* **TASK ITEM**: Only the lines from the start of the entries through the line with "middle dip: (1131, 1016)" should be returned, each exactly as it stands, and no pictures.

* **Collection entries**:
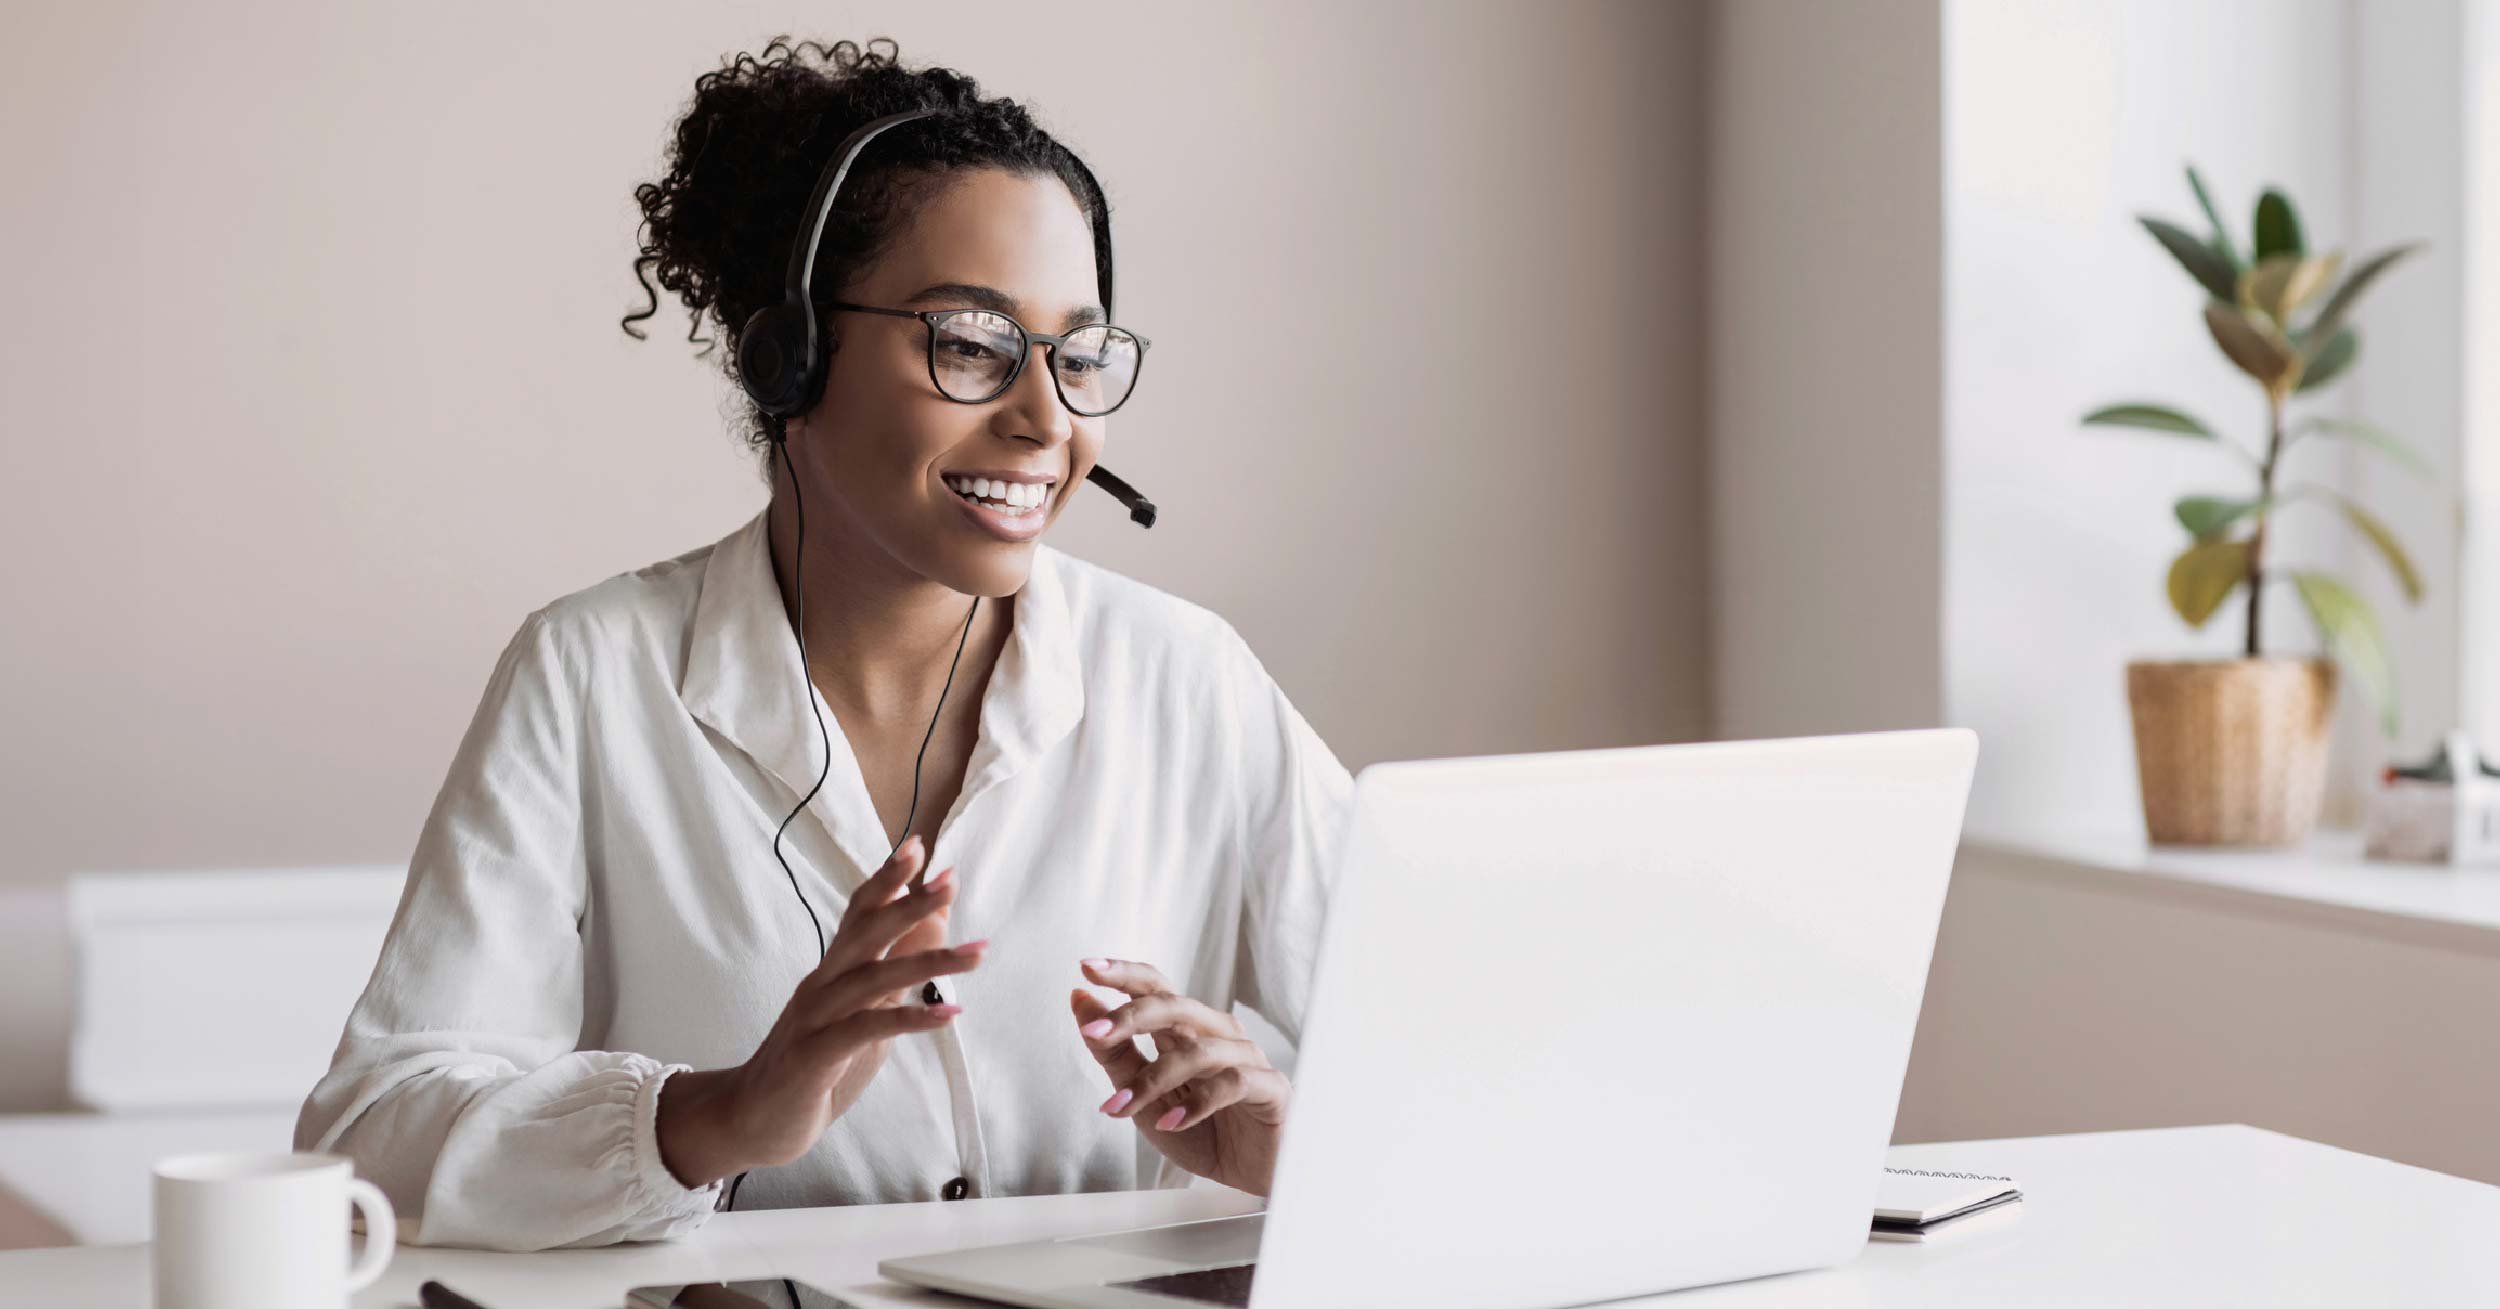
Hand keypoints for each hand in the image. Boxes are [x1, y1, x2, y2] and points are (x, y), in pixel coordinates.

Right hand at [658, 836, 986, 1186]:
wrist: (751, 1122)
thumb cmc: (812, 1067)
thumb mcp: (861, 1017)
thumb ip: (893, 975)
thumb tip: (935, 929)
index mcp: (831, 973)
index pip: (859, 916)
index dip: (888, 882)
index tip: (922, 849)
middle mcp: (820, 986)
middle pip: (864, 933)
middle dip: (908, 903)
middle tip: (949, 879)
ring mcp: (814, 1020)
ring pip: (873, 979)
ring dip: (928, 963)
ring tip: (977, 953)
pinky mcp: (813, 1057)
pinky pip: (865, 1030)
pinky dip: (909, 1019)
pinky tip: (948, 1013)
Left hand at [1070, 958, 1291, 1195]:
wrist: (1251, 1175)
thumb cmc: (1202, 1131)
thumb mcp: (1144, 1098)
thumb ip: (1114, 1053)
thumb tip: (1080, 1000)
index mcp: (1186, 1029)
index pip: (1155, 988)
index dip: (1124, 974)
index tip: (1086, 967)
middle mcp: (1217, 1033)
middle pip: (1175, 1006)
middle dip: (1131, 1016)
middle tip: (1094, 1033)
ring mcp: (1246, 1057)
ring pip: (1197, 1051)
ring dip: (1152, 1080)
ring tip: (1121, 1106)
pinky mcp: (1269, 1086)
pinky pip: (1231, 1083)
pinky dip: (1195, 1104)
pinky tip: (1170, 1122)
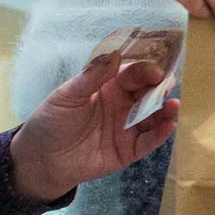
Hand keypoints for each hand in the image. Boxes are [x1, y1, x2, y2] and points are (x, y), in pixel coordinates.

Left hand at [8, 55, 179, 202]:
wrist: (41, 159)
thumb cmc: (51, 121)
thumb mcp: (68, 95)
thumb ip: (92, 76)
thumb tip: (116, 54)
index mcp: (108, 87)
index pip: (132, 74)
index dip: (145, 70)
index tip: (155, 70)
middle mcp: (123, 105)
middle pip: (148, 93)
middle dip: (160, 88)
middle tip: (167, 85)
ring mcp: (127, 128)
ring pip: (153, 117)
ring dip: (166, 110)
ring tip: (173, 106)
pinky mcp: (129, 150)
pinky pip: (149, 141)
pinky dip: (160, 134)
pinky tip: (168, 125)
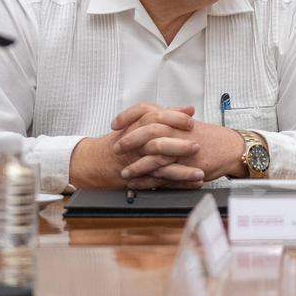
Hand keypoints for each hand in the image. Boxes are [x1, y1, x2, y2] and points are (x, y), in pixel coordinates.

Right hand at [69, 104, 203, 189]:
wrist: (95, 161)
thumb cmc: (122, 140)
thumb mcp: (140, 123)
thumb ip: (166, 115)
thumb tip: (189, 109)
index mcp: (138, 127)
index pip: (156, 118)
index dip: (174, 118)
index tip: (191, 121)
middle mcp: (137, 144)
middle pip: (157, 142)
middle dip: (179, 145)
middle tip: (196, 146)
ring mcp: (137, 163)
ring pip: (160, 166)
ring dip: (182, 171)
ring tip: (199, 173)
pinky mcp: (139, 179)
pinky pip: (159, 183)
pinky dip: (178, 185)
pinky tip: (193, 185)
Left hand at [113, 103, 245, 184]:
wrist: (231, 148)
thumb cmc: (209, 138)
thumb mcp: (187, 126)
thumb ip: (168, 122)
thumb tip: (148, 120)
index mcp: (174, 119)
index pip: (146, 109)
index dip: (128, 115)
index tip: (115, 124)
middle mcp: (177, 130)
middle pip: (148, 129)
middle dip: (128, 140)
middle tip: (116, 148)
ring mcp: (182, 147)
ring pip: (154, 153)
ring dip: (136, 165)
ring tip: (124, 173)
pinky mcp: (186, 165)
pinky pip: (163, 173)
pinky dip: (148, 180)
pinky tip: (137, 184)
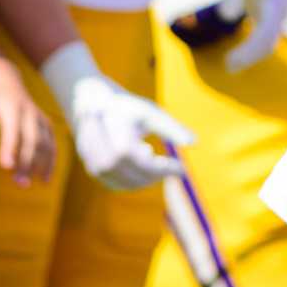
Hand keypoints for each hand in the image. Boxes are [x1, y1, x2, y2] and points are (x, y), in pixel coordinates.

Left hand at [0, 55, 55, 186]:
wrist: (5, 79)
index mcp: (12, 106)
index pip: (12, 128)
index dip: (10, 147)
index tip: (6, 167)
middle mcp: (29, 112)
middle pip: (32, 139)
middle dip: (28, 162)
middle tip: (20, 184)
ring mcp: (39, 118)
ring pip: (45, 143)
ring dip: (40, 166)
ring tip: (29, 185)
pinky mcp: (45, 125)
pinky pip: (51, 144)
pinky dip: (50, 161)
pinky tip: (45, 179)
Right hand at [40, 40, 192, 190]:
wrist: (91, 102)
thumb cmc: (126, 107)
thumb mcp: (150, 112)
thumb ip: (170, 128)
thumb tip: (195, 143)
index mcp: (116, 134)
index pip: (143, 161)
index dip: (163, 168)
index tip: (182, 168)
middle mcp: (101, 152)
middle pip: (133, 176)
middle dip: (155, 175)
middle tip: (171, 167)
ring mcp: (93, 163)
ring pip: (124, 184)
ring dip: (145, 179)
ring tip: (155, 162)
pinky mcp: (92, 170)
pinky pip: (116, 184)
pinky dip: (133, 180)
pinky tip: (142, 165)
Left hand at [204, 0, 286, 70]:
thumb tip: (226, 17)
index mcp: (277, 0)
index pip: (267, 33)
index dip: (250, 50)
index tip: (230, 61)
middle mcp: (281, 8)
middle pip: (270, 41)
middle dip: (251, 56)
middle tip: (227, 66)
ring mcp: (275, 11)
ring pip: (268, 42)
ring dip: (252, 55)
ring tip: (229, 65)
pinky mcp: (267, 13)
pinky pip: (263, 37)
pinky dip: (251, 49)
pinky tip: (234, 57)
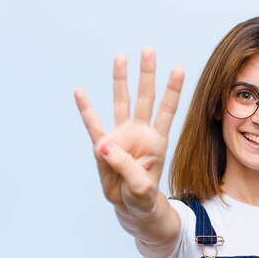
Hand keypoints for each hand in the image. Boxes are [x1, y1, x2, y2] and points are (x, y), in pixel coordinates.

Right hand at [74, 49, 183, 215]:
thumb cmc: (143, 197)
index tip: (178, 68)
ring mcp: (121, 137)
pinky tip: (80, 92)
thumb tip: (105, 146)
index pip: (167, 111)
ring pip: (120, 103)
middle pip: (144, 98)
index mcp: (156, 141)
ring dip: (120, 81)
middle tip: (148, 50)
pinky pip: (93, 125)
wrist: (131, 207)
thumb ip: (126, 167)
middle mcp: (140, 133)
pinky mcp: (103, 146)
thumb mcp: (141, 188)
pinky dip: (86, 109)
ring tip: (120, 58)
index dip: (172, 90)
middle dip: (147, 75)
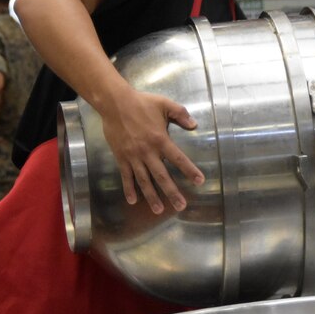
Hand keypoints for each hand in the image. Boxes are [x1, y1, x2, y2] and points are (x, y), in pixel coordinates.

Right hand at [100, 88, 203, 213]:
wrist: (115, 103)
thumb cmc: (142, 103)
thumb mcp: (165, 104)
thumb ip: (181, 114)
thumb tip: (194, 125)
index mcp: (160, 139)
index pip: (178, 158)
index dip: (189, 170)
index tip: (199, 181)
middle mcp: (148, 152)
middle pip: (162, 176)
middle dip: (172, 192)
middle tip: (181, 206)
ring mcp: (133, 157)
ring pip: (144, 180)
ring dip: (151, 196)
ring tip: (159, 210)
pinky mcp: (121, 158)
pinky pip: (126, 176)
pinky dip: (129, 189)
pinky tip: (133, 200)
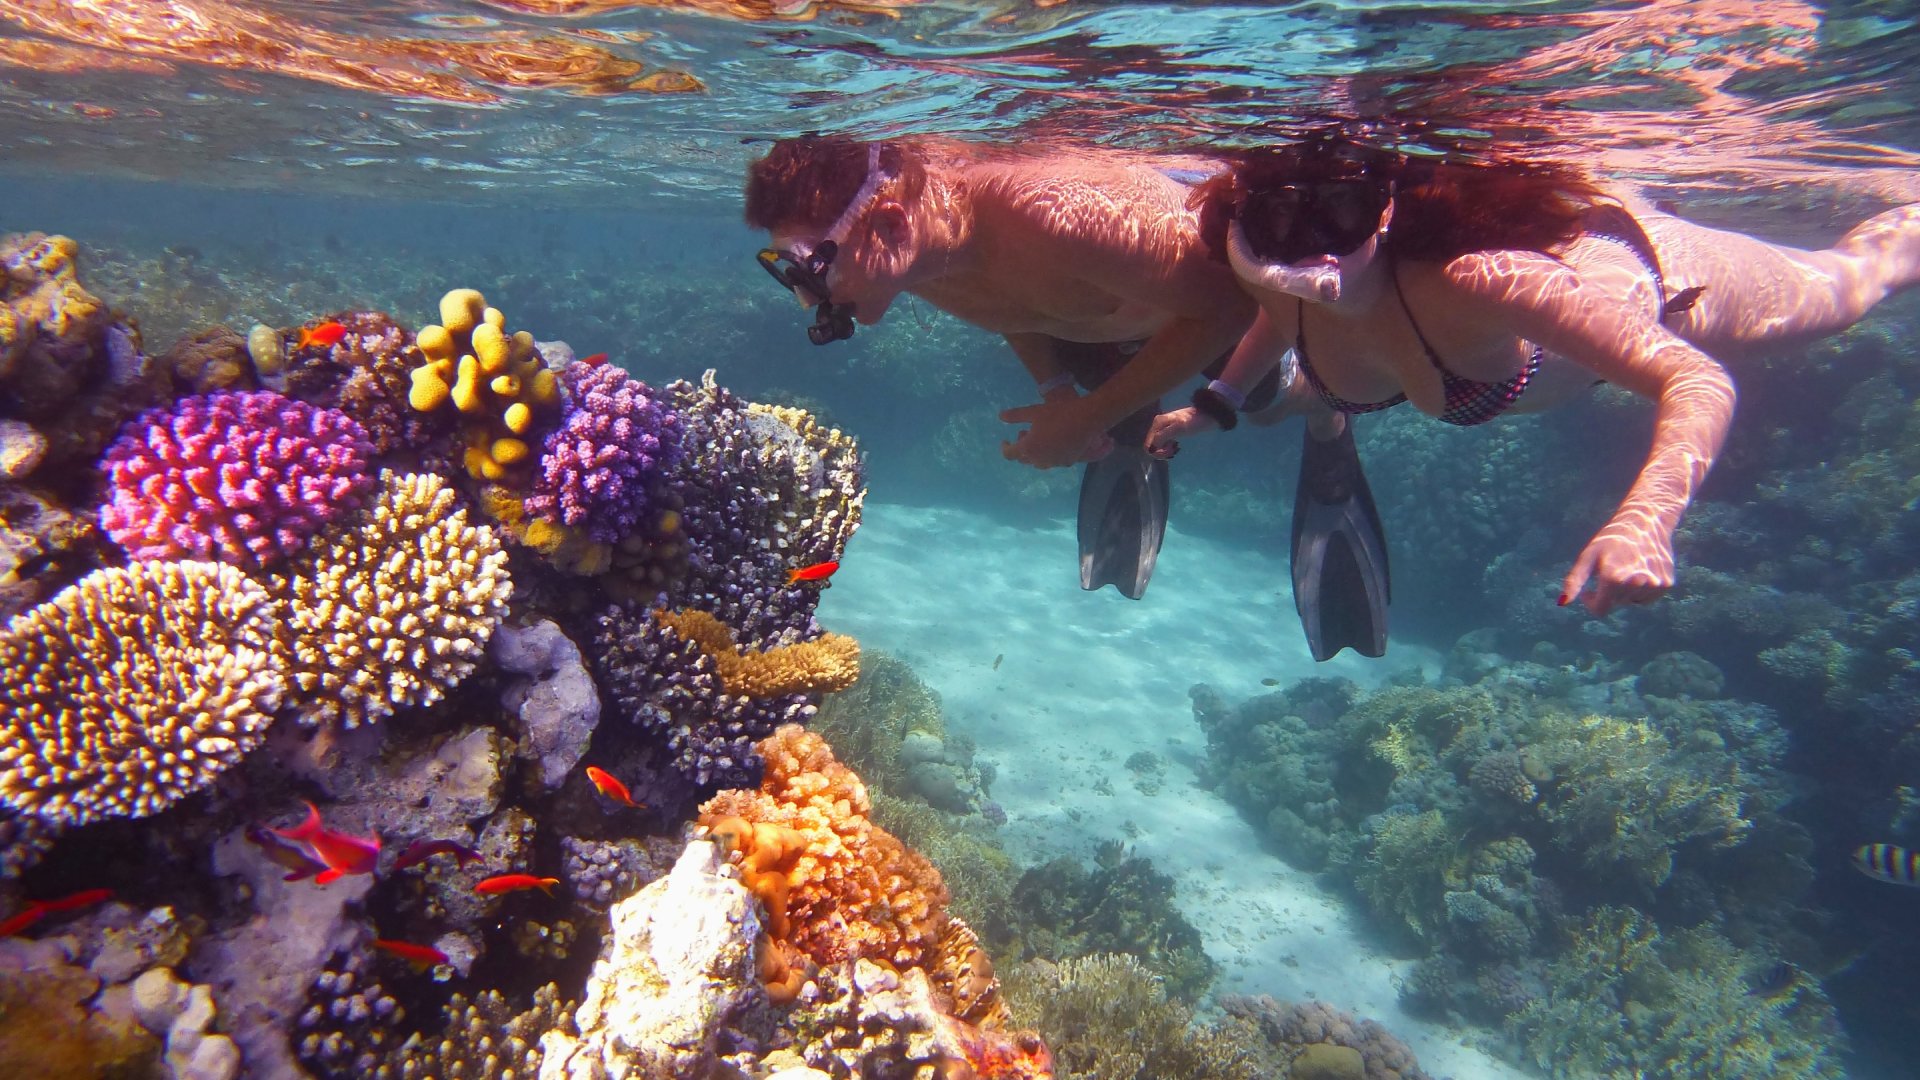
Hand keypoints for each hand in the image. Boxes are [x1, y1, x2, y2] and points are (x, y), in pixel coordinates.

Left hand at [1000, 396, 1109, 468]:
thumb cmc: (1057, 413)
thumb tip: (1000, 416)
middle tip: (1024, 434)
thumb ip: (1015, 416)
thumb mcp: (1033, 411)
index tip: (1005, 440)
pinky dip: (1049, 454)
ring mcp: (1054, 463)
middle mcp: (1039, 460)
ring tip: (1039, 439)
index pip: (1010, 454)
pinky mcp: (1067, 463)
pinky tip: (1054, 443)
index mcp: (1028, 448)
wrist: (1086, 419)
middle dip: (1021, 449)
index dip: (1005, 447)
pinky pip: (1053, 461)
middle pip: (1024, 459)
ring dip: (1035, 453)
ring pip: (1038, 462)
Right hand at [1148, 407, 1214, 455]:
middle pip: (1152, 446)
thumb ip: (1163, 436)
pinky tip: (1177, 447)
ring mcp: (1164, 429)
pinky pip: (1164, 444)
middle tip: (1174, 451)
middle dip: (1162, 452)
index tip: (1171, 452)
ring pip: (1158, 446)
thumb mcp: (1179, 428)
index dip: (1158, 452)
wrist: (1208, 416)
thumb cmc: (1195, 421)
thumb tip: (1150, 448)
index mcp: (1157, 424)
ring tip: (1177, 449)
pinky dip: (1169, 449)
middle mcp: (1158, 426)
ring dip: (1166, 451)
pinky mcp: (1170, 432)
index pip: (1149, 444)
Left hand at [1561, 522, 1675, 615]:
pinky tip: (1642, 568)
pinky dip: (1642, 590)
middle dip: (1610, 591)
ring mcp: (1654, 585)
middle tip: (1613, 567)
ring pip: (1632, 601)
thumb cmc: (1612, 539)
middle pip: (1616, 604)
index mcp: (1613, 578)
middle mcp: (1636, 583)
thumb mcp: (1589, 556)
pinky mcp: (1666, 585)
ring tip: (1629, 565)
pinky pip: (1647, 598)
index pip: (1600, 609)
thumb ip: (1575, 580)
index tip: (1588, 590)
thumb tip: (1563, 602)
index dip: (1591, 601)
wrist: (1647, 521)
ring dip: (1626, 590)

* **RESPONSE FOR THIS EXERCISE**:
Hand keypoints for each hand in the image. Boxes are [x1, y1, x2, y2] and points are (x, y), in pixel coordinates.

Right hand at [658, 836, 986, 1186]:
wrist: (751, 1122)
thumb cmc: (812, 1067)
thumb mcp: (861, 1017)
thumb ip: (893, 975)
thumb tip: (935, 929)
index mcp: (831, 973)
index pip: (859, 916)
index dip: (888, 882)
index tip: (922, 849)
middle mcp: (820, 986)
middle pip: (864, 933)
middle dip: (908, 903)
middle tip: (949, 879)
ring mcp: (814, 1020)
ring pip: (873, 979)
ring dip: (928, 963)
ring tip: (977, 953)
pinky mcp: (813, 1057)
pinky pip: (865, 1030)
pinky dip: (909, 1019)
pinky tip: (948, 1013)
Left hand at [1070, 958, 1291, 1195]:
wrist: (1251, 1175)
thumb cmc: (1202, 1131)
thumb mcp: (1144, 1098)
thumb ip: (1114, 1053)
thumb tip: (1080, 1000)
index mcp: (1186, 1029)
index pip: (1155, 988)
index dip: (1124, 974)
index tip: (1086, 967)
middle mcp: (1217, 1033)
middle pip: (1175, 1006)
middle dip: (1131, 1016)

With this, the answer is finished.